Choosing an appropriate method depends on the data characteristics, domain requirements, and model complexity. Statistical methods are quick and interpretable but may oversimplify anomalies. Domain heuristics leverage expert knowledge, while isolation forest applies a more robust, data-driven approach.
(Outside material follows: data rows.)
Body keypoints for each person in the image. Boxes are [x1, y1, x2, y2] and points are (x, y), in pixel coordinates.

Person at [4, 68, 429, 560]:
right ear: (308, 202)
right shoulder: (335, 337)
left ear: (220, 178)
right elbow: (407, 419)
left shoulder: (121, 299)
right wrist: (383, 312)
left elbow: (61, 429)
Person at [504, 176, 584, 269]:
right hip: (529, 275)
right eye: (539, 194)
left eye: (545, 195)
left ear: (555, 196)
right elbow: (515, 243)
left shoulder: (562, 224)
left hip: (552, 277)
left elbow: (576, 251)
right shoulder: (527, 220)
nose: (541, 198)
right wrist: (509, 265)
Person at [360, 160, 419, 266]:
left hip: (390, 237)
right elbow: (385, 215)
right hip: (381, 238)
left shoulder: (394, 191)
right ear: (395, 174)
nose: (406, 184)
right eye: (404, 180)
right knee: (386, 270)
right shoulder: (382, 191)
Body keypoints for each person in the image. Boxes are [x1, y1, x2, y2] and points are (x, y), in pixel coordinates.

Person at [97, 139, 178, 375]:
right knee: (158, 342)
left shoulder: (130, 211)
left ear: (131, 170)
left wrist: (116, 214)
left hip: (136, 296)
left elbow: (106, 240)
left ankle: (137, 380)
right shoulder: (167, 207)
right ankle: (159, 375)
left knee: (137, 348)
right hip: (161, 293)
Residual-based anomalies help assess model performance and highlight periods where the model struggles.

Examples

>>> from fusionlab.nn.losses import compute_anomaly_scores
>>> import numpy as np

>>> # Statistical method example
>>> y_true = np.random.randn(32, 20, 1)  # (B,H,O)
>>> scores = compute_anomaly_scores(y_true, method='statistical', threshold=3)
>>> scores.shape
(32, 20, 1)

>>> # Domain-specific example
>>> def my_heuristic(y):
...     return np.where(y < -1, np.abs(y)*5, 0.0)
>>> scores = compute_anomaly_scores(y_true, method='domain',
                                    domain_func=my_heuristic)

>>> # Isolation Forest example
>>> scores = compute_anomaly_scores(y_true, method='isolation_forest',
                                    contamination=0.1)

>>> # Residual-based example
>>> y_pred = y_true + np.random.normal(0, 1, y_true.shape)  # Introduce noise
>>> scores = compute_anomaly_scores(y_true, y_pred=y_pred, method='residual',
                                    residual_metric='mae')